“It’s the environment, stupid.”
|August 28, 2010||Posted by Lauren under Health News|
Okay, so I realize that starting off a post by calling you stupid isn’t exactly the best way to gain readers. But we all know I don’t really mean you. So just hear me out. And I promise I won’t call you stupid again!
Have you ever come across an article that so perfectly expresses everything you want to say, that you wish you wrote it yourself?
That’s what happened yesterday, when I found this article in the Business section of the New York Times. Now, I know what you’re thinking – this is a health blog. Why is this girl suddenly getting so fired up about business?? Well – I’m not. Not really, anyway.
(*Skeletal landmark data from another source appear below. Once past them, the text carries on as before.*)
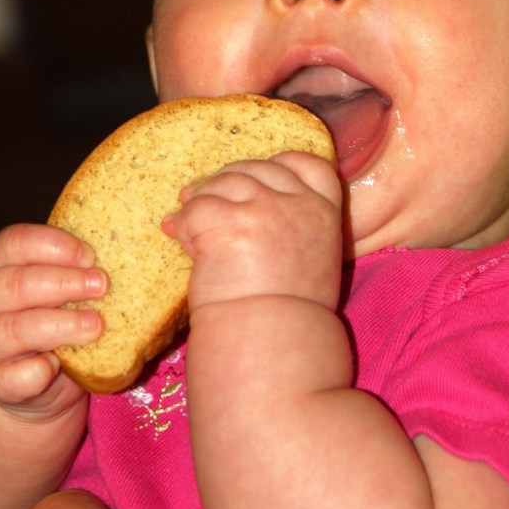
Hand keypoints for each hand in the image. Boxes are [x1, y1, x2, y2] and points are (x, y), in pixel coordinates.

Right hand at [0, 223, 107, 416]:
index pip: (15, 242)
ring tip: (96, 325)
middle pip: (15, 284)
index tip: (90, 255)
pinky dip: (37, 372)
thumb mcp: (54, 289)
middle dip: (64, 283)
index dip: (55, 246)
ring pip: (14, 329)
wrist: (20, 379)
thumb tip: (131, 257)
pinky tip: (57, 367)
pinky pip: (12, 378)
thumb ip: (75, 271)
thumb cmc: (47, 317)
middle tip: (102, 286)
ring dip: (61, 325)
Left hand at [164, 151, 341, 311]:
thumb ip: (289, 226)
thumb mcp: (313, 261)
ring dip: (200, 204)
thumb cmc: (290, 317)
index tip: (254, 180)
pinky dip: (184, 225)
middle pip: (253, 169)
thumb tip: (238, 207)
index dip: (276, 165)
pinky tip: (184, 245)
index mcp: (324, 211)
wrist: (273, 345)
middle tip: (203, 204)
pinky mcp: (228, 221)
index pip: (307, 164)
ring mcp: (262, 209)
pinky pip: (196, 208)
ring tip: (192, 233)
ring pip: (220, 184)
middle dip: (224, 184)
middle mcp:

But the truth is that health affects all aspects of life. And even though being healthy makes you feel better and improves your personal quality of life, it has an economic impact as well. So a healthy world full of healthy people really benefits us all.
Anyway, the article, called Fixing a World That Fosters Fat, is all about how the environment is negatively impacting our health. This is what public health has been nagging people about for years…so you can imagine how exciting it was for me to see the same message appearing in the business section of a paper.
I would highly recommend reading the entire article. It’s only 1 page long and is really, really good. Or you could just read the summary below, complete with a little HOTR-commentary.
A World that Fosters Fat
We all know that the general health of America is not very good. Chronic disease is on the rise, mostly due to a huge increase in obesity across the nation. The simple solution to this problem? Well, eat less junk and move more, of course!
Unfortunately, it’s not that simple. Anyone who has ever worked in the field of behavior change knows that it’s pretty tough to get people to change their habits, especially if they aren’t ready to make that change. To make the issue even more complicated, we live in an environment that is not very supportive of a healthy lifestyle. We only have to make a trip to our local grocery store (if we even have one!) to see this is true. What are the most expensive things in there? The fresh organic produce, and the whole, minimally processed foods. On top of this, we work longer hours, have longer commutes, are bombarded with unhealthy advertising and cheap fast food chains, and don’t always have a safe, affordable place to exercise.
Dr. Brownell, who is the director of the Rudd Center for Food Policy and Obesity at Yale says:
“Everyone knows that you shouldn’t eat junk food and you should exercise. But the environment makes it so difficult that fewer people can do these things, and then you have a public health catastrophe.”
So then, what should we do? To put it simply — we need to stop relying solely on trying to change individual behavior. You can’t expect a person to stick with new, healthy habits if you put them back into the same unhealthy environment. In order to help people make these lifestyle shifts, we need to change the culture and the environment in which they live.
This is, in essence, what the course I attended last week was all about (for more info on that, click here). Putting the emphasis on fixing the environment so that healthy choices are made easier.
It’s important to note that I am not suggesting that we as individuals don’t need to take any personal responsibility for our own health. This isn’t an excuse to throw up our hands and say, “It’s not my fault. There’s nothing I can do!” But I am recognizing that there are lots of barriers that can get in our way. And depending on the social, economic, and physical environment you are in, those barriers can be pretty intimidating.
Two Potential Fixes
Obviously it’s going to take a lot to completely change our environment. But it’s all about the small steps, right? The article suggests two big fixes that could go a long way in changing America’s habits:
1.) Equalizing food pricing. A big reason that fast food is so cheap is because of the government subsidies of corn and soybeans – two crops that are hugely relied on by the industry. Just how big of an impact do these subsidies have? According to the article, the inflation-adjusted price of a McDonald’s quarter pounder with cheese went down by 5.44% from 1997 – 2003. On the other hand, from 1997 – 2003, the inflation adjusted price of fruit and veggies rose by 17%! Getting rid of the subsidies that support unhealthy food could fix this trend.
2.) Involving the private sector. The health problems caused by obesity and its related chronic diseases cost employers a lot of money every year. Companies can help promote healthier lifestyles (and reduce these costs), by finding ways to lower work-related stress, building on-site fitness centers, including healthy snacks/drinks in vending machines, and offering wellness programs and incentives.
These aren’t the only things that need to be done, but they do symbolize an overall shift in our culture. A culture that needs to start valuing equal access to healthy, affordable foods and safe places to exercise and play. And a culture that puts more emphasis on the joy of cooking and exercising and less effort into finding the quick, simple solution.
The environment’s affect on us is a complicated one. To learn more, I would highly recommend watching the documentary Unnatural Causes, if you haven’t already. It’s a 7-part documentary put out by PBS that’s all about how the social and physical environments we live in impact our health. The entire series is pretty long (about 4 hours) but it is split up into 7 different episodes. You can learn more about each episode and see clips from the film here.
**In case you didn’t read it and now think I’m just an extremely rude person, the title of this post is a direct quote from the article.